Saved data entries:
# # # #

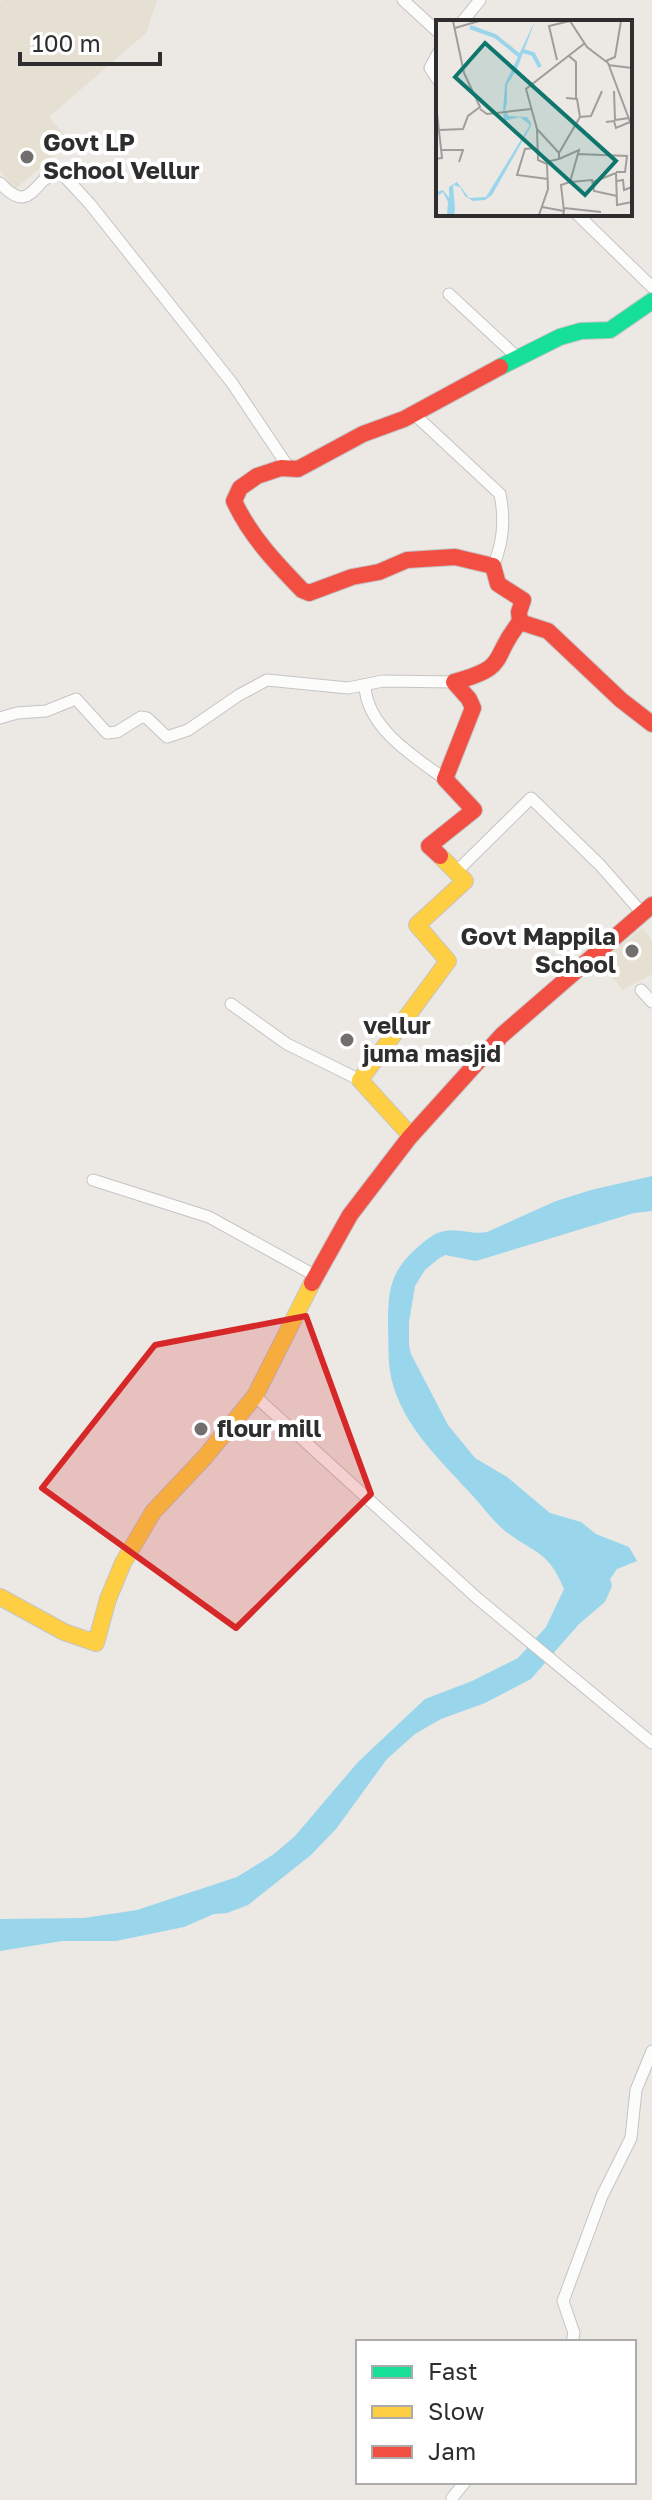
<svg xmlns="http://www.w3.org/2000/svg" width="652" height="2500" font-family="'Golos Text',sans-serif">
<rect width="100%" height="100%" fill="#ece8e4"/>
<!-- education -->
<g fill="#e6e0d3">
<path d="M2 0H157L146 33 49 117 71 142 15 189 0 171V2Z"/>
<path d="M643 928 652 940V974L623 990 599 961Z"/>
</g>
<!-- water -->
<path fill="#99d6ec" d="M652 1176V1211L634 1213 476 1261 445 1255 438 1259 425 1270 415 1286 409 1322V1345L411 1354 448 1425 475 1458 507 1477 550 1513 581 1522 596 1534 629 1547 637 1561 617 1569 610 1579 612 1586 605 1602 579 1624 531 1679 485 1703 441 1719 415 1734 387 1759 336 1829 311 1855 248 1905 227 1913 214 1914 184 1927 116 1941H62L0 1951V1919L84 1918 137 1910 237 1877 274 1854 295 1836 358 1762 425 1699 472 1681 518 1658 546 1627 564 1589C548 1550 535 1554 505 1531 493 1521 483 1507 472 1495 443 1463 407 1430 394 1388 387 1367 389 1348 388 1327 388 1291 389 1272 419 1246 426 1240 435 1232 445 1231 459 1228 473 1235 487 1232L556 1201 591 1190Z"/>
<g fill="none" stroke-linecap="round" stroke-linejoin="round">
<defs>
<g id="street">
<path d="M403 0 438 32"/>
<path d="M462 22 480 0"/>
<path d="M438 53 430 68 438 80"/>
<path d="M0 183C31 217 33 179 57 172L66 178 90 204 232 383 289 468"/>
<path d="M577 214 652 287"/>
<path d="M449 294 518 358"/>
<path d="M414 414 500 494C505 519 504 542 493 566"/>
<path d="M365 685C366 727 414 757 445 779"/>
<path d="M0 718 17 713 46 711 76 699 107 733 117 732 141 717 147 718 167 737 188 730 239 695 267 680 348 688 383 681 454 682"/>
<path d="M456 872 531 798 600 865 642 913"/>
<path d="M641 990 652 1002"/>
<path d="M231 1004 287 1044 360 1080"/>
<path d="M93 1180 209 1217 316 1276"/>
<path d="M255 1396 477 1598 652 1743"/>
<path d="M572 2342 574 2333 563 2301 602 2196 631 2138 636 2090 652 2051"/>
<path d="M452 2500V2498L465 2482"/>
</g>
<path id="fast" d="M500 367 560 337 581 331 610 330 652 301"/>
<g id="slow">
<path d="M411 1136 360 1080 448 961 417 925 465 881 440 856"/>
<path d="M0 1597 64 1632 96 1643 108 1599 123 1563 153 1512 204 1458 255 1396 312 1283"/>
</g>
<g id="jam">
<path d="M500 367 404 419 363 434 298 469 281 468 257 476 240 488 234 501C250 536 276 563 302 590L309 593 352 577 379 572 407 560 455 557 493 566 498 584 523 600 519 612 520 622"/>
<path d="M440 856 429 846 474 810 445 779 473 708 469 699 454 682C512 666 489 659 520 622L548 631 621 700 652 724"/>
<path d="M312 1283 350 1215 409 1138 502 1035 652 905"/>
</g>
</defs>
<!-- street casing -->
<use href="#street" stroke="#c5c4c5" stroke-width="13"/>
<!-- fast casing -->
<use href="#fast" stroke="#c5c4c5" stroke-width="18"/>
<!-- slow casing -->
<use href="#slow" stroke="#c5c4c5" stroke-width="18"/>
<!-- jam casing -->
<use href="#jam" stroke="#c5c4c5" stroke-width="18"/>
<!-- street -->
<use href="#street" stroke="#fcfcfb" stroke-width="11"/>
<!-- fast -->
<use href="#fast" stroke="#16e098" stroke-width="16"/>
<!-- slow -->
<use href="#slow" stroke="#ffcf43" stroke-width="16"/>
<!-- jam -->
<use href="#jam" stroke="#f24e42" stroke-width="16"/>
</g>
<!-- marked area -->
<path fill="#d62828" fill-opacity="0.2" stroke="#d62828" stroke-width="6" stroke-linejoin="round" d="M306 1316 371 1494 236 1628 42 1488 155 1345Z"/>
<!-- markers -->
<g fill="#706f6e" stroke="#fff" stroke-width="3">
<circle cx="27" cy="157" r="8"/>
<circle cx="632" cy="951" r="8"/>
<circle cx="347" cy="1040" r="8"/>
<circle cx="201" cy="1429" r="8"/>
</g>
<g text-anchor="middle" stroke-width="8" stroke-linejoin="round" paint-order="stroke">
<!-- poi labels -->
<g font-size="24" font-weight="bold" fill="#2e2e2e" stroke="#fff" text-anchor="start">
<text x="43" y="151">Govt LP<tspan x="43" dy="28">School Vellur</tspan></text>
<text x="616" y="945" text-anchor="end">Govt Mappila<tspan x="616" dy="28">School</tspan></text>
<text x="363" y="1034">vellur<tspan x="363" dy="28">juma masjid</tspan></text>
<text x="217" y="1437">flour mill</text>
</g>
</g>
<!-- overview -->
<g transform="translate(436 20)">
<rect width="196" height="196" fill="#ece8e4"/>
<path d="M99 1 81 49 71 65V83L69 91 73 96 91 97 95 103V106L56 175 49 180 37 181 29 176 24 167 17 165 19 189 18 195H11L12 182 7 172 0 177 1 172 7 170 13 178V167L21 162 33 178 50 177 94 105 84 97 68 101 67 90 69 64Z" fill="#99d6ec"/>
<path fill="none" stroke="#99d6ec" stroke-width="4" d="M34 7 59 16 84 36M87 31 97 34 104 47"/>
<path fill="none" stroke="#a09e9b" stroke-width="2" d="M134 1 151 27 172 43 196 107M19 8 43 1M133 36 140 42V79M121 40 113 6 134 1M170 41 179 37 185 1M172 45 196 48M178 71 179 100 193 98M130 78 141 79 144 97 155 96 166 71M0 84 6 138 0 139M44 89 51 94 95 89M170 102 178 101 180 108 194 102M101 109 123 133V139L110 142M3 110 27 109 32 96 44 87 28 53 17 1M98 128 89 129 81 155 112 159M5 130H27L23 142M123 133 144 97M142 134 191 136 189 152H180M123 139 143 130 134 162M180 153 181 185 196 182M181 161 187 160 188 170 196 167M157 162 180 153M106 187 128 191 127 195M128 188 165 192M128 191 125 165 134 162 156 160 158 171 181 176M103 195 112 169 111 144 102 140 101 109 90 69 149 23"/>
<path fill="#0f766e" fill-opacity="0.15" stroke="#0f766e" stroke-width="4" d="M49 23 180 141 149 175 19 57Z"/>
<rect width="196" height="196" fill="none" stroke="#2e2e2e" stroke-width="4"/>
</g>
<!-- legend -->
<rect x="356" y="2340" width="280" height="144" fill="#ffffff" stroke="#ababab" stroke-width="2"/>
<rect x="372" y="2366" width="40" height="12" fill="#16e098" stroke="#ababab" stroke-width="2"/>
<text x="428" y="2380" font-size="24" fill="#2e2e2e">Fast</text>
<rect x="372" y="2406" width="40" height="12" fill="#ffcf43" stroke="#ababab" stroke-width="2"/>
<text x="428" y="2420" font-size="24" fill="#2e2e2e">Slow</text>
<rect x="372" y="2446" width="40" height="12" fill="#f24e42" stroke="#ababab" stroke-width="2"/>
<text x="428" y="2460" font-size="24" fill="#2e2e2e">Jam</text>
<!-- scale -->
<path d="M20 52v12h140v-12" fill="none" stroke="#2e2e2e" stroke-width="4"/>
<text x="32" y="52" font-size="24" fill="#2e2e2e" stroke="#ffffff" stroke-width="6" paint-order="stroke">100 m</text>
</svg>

# # # #

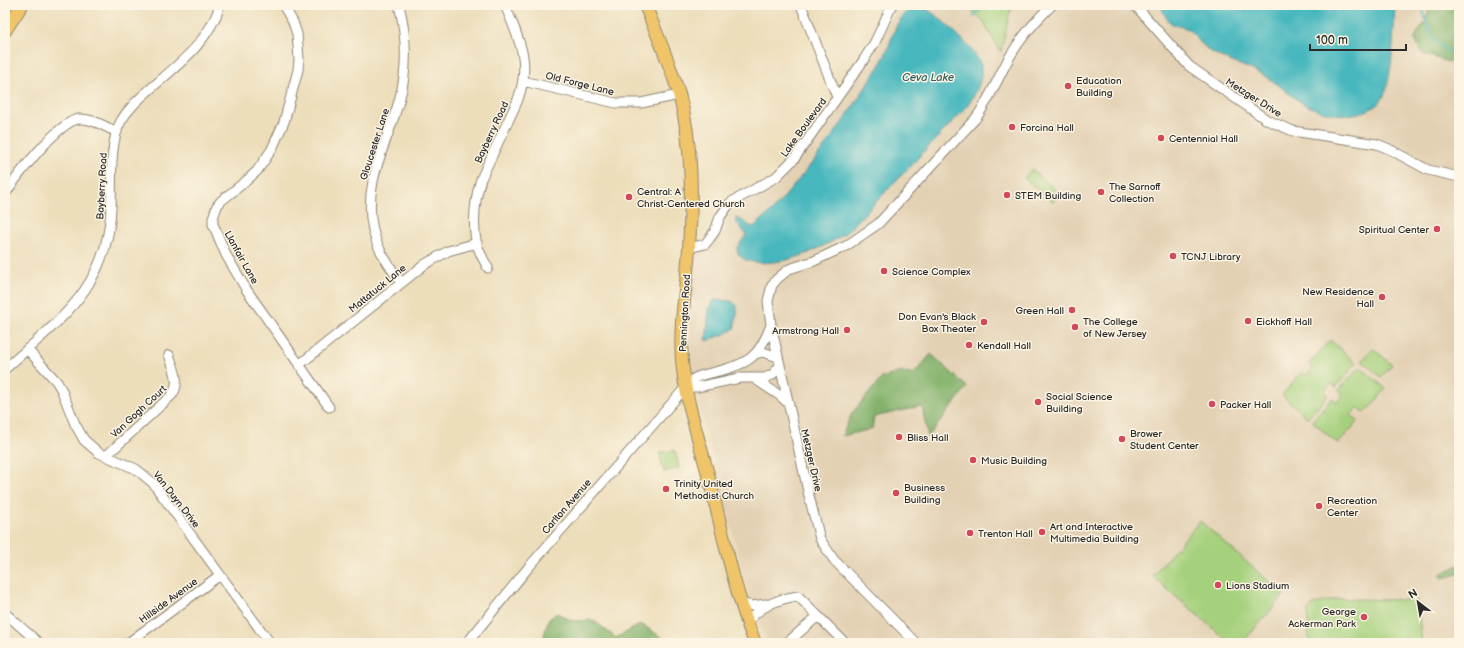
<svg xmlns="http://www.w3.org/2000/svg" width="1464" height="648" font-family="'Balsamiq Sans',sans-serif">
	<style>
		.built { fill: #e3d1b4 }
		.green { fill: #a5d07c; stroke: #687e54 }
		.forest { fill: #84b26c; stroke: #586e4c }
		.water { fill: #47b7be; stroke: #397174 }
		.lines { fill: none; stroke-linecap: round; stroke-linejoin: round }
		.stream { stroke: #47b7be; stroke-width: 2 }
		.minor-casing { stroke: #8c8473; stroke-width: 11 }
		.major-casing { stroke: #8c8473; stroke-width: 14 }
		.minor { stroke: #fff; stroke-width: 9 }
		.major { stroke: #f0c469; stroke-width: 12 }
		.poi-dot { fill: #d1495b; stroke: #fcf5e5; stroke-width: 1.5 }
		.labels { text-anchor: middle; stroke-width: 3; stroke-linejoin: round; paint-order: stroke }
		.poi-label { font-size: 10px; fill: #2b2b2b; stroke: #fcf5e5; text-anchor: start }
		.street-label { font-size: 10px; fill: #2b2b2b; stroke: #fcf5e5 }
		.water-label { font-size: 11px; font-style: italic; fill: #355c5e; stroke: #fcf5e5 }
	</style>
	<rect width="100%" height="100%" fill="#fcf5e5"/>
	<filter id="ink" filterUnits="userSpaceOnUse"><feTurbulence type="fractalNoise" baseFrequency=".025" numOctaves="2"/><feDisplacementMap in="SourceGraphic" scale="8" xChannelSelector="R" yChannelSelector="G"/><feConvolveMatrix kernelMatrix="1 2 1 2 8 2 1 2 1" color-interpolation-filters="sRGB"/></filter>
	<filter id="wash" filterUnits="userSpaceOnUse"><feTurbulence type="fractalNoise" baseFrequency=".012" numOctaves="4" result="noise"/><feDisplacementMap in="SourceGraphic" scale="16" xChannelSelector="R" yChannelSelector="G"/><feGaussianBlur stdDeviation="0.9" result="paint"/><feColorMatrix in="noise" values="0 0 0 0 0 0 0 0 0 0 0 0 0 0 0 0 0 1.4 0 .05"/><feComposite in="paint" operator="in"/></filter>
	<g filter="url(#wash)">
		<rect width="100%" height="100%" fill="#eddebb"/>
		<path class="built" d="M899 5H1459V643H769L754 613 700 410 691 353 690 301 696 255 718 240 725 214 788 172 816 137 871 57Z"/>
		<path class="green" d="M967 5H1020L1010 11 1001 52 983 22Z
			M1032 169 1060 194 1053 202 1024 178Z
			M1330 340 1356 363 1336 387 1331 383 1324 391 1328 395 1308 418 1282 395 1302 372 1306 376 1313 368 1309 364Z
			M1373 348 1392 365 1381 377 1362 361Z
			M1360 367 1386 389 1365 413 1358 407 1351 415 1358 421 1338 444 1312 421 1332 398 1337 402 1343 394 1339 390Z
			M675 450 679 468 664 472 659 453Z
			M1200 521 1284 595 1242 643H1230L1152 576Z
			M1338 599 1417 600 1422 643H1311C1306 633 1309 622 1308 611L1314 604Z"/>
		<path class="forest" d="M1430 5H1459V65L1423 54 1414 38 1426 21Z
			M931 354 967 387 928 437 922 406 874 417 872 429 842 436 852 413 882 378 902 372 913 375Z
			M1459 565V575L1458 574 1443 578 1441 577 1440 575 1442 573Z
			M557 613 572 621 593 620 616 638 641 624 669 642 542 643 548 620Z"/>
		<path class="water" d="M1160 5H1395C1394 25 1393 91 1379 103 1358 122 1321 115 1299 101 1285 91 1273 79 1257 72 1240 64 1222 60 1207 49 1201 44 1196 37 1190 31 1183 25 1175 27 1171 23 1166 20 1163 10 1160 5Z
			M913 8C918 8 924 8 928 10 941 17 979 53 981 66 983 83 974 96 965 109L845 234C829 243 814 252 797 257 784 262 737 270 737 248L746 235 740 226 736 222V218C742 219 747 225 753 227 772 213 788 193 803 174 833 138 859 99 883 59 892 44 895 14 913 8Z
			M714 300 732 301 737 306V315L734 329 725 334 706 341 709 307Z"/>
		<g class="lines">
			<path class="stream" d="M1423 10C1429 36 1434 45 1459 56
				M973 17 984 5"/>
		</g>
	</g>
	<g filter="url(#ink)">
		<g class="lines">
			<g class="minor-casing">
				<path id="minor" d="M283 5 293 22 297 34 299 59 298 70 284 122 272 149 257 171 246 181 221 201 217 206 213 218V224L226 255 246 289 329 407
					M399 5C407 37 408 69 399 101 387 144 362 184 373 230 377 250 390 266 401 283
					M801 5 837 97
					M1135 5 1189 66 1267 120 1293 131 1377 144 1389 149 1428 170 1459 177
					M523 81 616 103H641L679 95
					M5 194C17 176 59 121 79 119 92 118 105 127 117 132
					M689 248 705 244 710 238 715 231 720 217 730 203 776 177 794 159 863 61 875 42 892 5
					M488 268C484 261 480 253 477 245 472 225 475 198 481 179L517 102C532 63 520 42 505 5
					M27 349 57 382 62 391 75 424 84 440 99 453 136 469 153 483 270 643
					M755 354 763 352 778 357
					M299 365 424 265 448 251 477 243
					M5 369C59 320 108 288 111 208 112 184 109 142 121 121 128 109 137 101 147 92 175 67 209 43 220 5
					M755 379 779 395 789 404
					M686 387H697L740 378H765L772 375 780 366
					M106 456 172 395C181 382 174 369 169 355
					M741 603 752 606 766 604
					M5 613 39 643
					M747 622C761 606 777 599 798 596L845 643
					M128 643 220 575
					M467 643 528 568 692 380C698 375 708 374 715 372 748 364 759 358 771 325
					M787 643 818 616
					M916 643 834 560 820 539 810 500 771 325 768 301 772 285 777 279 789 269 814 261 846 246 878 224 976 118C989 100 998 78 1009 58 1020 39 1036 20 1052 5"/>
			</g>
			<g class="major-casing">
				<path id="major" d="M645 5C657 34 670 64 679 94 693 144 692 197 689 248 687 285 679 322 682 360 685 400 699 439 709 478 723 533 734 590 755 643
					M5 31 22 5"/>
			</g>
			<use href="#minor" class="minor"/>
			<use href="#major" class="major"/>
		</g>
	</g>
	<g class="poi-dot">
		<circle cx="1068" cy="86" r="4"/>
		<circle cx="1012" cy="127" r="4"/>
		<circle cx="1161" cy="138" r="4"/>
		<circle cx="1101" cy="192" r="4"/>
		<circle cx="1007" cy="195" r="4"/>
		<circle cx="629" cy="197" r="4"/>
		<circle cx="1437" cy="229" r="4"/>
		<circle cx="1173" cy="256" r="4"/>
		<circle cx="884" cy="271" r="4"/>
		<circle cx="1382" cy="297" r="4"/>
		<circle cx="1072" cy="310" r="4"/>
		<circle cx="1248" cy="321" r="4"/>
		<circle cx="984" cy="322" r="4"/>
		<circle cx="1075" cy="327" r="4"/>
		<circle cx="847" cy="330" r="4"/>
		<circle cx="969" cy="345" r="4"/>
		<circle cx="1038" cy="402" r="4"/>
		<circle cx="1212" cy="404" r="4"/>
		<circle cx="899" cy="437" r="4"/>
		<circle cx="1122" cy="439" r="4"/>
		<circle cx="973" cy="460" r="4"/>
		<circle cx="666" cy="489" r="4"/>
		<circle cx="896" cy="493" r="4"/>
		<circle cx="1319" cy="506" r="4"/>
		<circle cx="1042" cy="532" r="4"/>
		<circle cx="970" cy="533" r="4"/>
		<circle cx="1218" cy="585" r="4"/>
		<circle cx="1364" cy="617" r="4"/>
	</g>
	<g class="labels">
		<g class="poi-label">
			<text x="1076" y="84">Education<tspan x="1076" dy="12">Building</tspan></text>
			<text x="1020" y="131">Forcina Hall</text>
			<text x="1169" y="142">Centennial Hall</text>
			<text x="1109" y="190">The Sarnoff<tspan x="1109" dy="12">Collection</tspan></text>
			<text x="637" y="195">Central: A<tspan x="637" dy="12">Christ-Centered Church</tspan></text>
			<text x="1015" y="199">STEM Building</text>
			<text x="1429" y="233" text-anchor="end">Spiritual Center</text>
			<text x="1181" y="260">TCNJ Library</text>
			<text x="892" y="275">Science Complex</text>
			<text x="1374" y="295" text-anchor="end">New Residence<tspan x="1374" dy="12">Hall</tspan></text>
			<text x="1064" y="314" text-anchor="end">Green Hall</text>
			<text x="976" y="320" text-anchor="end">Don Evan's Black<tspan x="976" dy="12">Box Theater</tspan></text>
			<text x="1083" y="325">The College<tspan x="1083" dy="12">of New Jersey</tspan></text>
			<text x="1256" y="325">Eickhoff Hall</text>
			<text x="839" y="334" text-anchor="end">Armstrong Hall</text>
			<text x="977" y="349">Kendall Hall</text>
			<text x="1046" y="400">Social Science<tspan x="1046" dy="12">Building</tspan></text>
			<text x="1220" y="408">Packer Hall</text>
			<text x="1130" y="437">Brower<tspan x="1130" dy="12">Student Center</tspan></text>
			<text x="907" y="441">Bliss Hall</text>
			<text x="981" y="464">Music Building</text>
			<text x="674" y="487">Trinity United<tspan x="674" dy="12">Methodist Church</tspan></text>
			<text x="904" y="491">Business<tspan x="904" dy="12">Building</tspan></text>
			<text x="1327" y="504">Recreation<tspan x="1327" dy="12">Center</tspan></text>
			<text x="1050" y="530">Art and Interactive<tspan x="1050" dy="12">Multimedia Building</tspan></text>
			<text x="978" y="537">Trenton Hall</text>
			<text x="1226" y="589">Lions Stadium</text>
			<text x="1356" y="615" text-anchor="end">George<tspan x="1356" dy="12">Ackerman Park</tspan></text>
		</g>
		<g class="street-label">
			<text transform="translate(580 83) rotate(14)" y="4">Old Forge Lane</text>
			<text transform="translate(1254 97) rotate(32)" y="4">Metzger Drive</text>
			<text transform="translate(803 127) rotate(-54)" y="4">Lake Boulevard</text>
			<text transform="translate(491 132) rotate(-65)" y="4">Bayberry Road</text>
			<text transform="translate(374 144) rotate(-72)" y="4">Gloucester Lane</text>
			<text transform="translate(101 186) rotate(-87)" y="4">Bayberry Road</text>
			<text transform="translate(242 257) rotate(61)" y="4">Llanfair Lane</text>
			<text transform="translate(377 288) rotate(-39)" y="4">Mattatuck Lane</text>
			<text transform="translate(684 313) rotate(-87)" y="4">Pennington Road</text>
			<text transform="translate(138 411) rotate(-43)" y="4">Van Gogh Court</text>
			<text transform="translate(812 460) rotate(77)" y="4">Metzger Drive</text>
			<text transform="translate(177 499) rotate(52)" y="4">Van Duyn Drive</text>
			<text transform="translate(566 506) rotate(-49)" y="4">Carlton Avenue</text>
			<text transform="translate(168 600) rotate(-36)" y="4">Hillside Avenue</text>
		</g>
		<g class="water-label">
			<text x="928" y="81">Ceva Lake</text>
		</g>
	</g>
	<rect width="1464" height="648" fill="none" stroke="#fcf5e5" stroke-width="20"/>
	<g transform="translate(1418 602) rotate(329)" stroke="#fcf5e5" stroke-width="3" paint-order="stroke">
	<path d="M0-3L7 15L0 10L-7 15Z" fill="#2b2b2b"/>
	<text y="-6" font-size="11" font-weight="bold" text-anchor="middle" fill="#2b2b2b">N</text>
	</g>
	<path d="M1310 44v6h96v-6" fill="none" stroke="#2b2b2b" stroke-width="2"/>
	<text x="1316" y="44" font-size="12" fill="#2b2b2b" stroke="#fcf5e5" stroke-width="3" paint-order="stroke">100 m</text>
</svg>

# # # #

Work required: Which lines in the records contain the word "bold"? Copy each one.

Task output:
<g font-size="24" font-weight="bold" fill="#2e2e2e" stroke="#fff" text-anchor="start">
	<text y="-6" font-size="11" font-weight="bold" text-anchor="middle" fill="#2b2b2b">N</text>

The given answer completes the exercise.